In July 2017, Billboard magazine listed its picks for Shelton’s best 10 songs, and not all were No. 1 songs. From first to last: “The Baby,” “Ol’ Red,” “Lonely Tonight” with Ashley Monroe, “Austin,” “Boys ‘Round here” featuring Pistol Annie & Friends, “God Gave Me You,” “Goodbye Time,” “She Wouldn’t Be Gone,” “Every Time I Hear That Song” and “Some Beach.”
Adkins, 56, was born in Sarepta, Louisiana. He was a walk-on offensive lineman at Louisina Tech, but left college when his football career gave way to a knee injury. He worked on oil rigs before eventually making the move to Nashville, where he was in his 30s when his first sing, “There’s a Girl in Texas,” cracked the top 20 on the country charts.
He has earned supporting roles and small parts in more than a dozen films.
In January 2017, Taste of Country magazine listed Adkins top 10 songs, “released since he first escaped the offshore louisiana oil rigs in 1996.”
They were, from top to bottom, “Honky Tonk Badonkadonk,” “Arlington,” “I’m Tryin,” “Every Light in the House is On,” “Ladies Love Country Boys,” “Then They Do,” “Songs About Me,” “Just Fishin’,” “(This Ain’t) No Thinkin’ Thing” and “Jesus and Jones.”
A native of Paris, Illinois, Eldredge, 32, has released five albums since winning the Country Music Association’s New Artist of the Year” award in 2014. He also was nominated by the Academy of Country Music in 2016 for New Male Vocalist of the Year and Male Vocalist of the Year.

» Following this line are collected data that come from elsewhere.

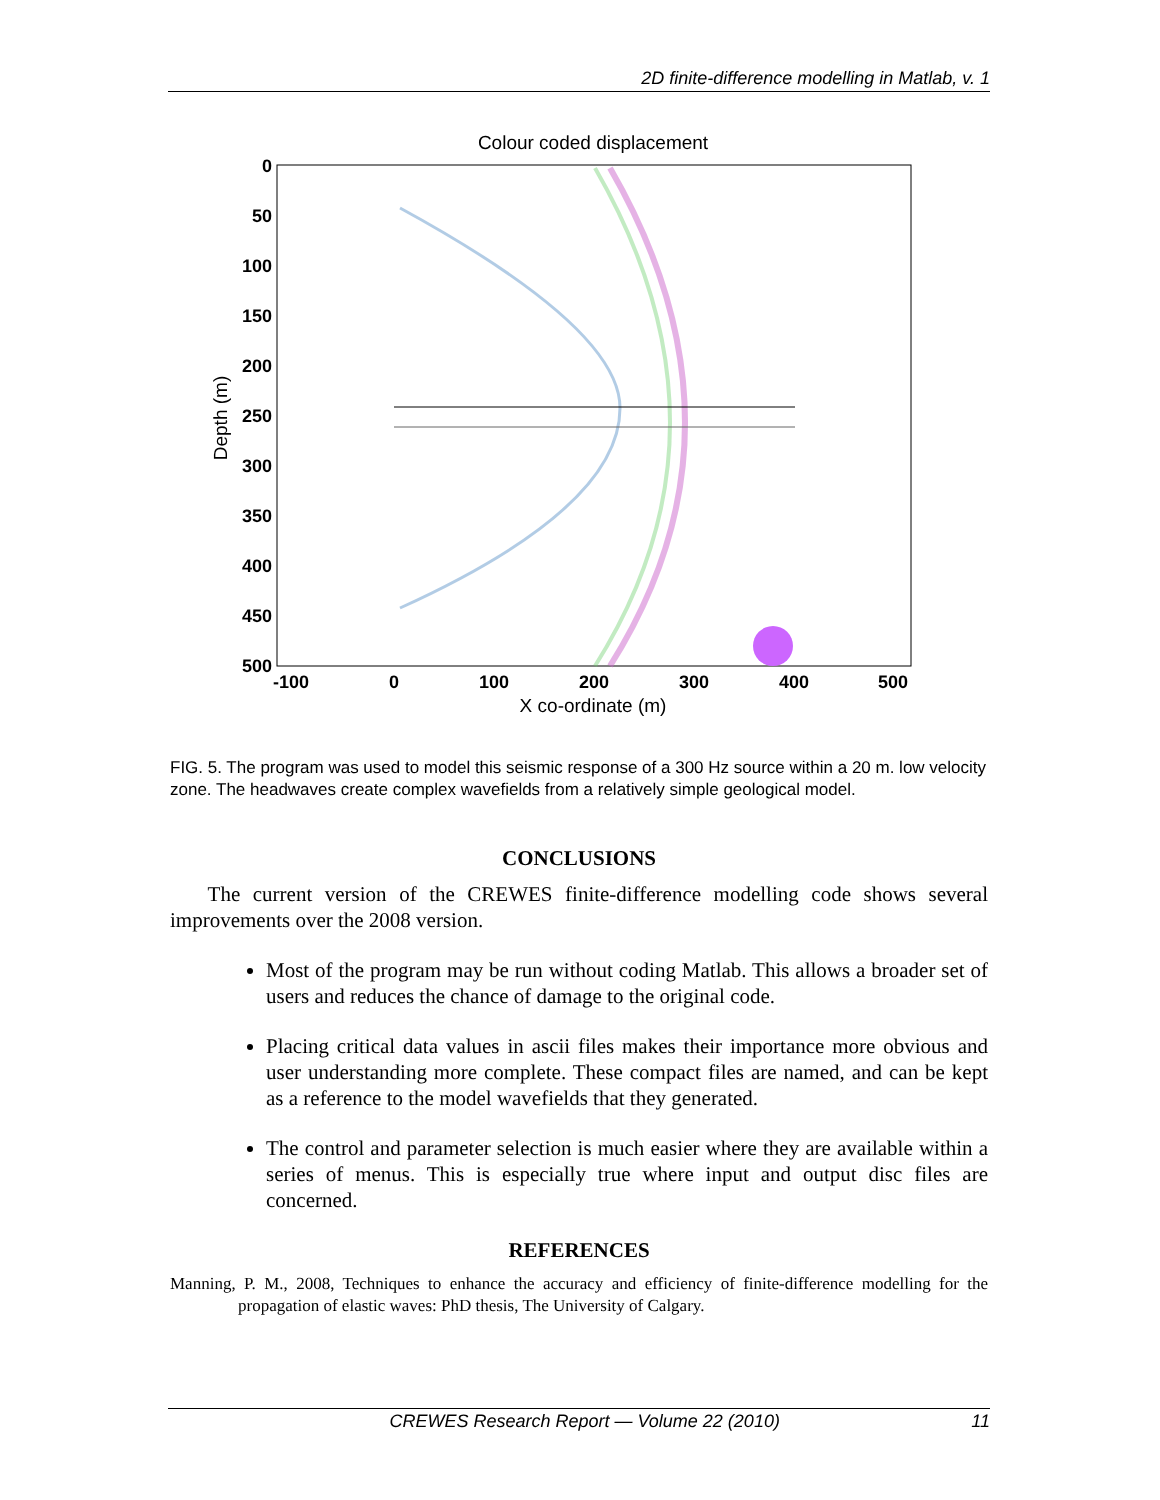2D finite-difference modelling in Matlab, v. 1
Colour coded displacement
0
50
100
150
200
250
300
350
400
450
500
-100
0
100
200
300
400
500
X co-ordinate (m)
Depth (m)
FIG. 5. The program was used to model this seismic response of a 300 Hz source within a 20 m. low velocity zone. The headwaves create complex wavefields from a relatively simple geological model.
CONCLUSIONS
The current version of the CREWES finite-difference modelling code shows several improvements over the 2008 version.
Most of the program may be run without coding Matlab. This allows a broader set of users and reduces the chance of damage to the original code.
Placing critical data values in ascii files makes their importance more obvious and user understanding more complete. These compact files are named, and can be kept as a reference to the model wavefields that they generated.
The control and parameter selection is much easier where they are available within a series of menus. This is especially true where input and output disc files are concerned.
REFERENCES
Manning, P. M., 2008, Techniques to enhance the accuracy and efficiency of finite-difference modelling for the propagation of elastic waves: PhD thesis, The University of Calgary.
CREWES Research Report — Volume 22 (2010) 11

Eldredge saw three singles from debut album “Bring You Back” make the Billboard charts: “Don’t Ya,” “Beat of the Music” and “Mean to Me.”
Presently, he is touring in support of his well-received self-titled recording, released in August 2017.
Yet another performer who recognized her career goal as a teenager, Pearce, 27, was born in Taylor Mill, Kentucky. At age 16, she dropped out of school and moved to Pigeon Ford, Tennessee, just so she could perform at Dollywood five times a week.
In 2016, she was a featured vocalist on The Josh Abbott Band’s “Wasn’t That Drunk.” She toured with JAB to perform the song, and also appeared in the band’s music videos for this tune. That led eventually to her own solo debut single, “Every Little Thing.”
In October 2017, her first full-length recording was released, also titled “Every Little Thing.”